EXTRAIT CHOISI -
* * *
Queyrament très beau

[Info pour ceux qui sont perdus : cet article relate notre séjour dans le Queyras, en Septembre dernier. Plus d’info sur la carte à ce lien]

Les dernières journées de route nous font traverser et dormir au sein d’un paysage de plus en plus montagneux. Du Vaucluse, nous franchissons les Alpilles plus à l’Est, pour rejoindre Apt, puis Digne-les-Bains.
Nous parcourons les Alpes-de-Haute-Provence par les routes départementales qui tournicotent et rejoignons le majestueux Lac de Serre-Ponçon aux eaux turquoise.

Il n’y a pas à dire, ces paysages montagneux nous enchantent profondément.

À mesure que la route quitte la vallée de la Durance pour longer le Guil, elle s’enfonce dans une gorge aux parois abruptes. La roche grise, le peu de végétation, les remous de l’eau fraiche de la rivière. Nous comprenons que la région du Queyras et les vallées affluentes du Guil sont longtemps restées recluses, perdues aux confins des Hautes-Alpes*, en bordure de la frontière italienne.

La gorge se rétrécie en approchant de Château-Queyras, place forte qui se dresse sur un piton rocheux en travers du val étroit.
La région est très peu urbanisée et les quelques villages qui parsèment les trois vallées sont encore « dans leur jus », malgré l’attrait touristique inhérent à ces paysages préservés.

Anne-Lise et Boris habitent au pied du château, sur les berges du Guil.
Et après de trop nombreux mois loin d’eux, nous sommes accueillis avec la plus grande chaleur.
Nous faisons enfin connaissance avec la très mignonne petite Marguerite et posons nos affaires pour quelques jours.

Conseillés et équipés par nos amis, nous avons hâte de (re)découvrir la région, reconnue comme étant un paradis pour les randonneurs.
Après deux mois et demi à s’engraisser de bonnes choses – on ne se plaint pas !, notre condition physique est loin d’être au top. Progressivement, on se remet en marche.

Ainsi, notre première balade nous conduit au Lac Souliers et au sommet de Tronchet à 2590m, pour 1000m de dénivelé. Remise en jambe sur fond de paysage champêtre montagnard, le village de Souliers semble si isolé.




Nous ne croisons que très peu de monde sur le chemin, et seulement une poignée de marcheurs au sommet. Peut-être parce que nous ne sommes en fin de saison… Dans tous les cas, nous comprenons bien vite pourquoi cette région est tant plébiscitée pour la randonnée.
Les paysages sont magnifiques et divers. Les sentiers sont en très bon état, extrêmement propres et bien balisés – ce à quoi nous n’étions pas habitués!

En arrivant sur le haut de la crête, nos yeux parcourent ces pentes désertiques, sur lesquelles s’accrochent mousses et petites herbes. Les marmottes en ont fait leur terrain de jeux, nous les entendons siffler quand elles ne fuient pas à toutes jambes, remuant leur gros popotins.


En contrebas, la vallée d’Arvieux contraste de ses cultures d’un vert éclatant, alors que devant nous, les massifs du Queyras s’entendent dans un camaïeu de gris rocheux.
Un grand bol d’air dans nos poumons, nous nous sentons vivants.




Qu’il est bon de profiter de cet environnement incroyable.
* * *
CONSIGNE 1 - Expliquez, d'après le récit du séjour dans le Queyras, pourquoi la condition physique des narrateurs est loin d'être au top.
CONSIGNE 2 - Prolongez le récit du séjour dans le Queyras à partir de sa dernière phrase.
* * *
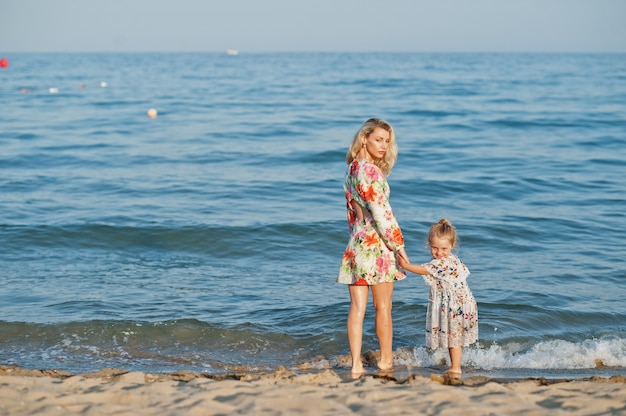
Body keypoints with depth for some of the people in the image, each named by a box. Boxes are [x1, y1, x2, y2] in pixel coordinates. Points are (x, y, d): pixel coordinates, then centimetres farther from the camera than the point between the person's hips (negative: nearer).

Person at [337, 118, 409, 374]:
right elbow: (381, 212, -17)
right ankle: (386, 361, 18)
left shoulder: (351, 169, 12)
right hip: (376, 243, -8)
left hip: (355, 243, 8)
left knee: (357, 307, 3)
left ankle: (356, 364, 1)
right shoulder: (370, 170, -14)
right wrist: (399, 245, -12)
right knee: (382, 308, 6)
* * *
RÉPONSE ATTENDUE 1 - Ils viennent de passer deux mois et demi à « s'engraisser de bonnes choses ».

RÉPONSE ATTENDUE 2 -
Nos journées de rando’ sont à chaque fois propices à parcourir de nouveaux paysages. La diversité géologique du Queyras offre une richesse de roches, textures et couleurs qu’il est magique de découvrir, comme cette Demoiselle coiffée, cheminée de fée qui se dresse majestueusement au milieu de nulle part, image mystique du temps qui passe et de l’érosion.




La route qui rejoint le mythique col Izoard (2360m alt.) est impressionnante, notamment le passage par Casse Déserte où un long éboulement de roche s’écoule comme un fragile tas de sable.

Lors de balades dans des paysages de clairières et de prairies où vaches et moutons paissent placidement dans de beaux écrins verdoyants, nous surplombons la route qui redescend du Col Agnel (2744m alt.), observant les cyclistes aux mollets saillants mais au souffle court, qui s’attaquent à cette route sinueuse et les invite à rejoindre le Piémont italien.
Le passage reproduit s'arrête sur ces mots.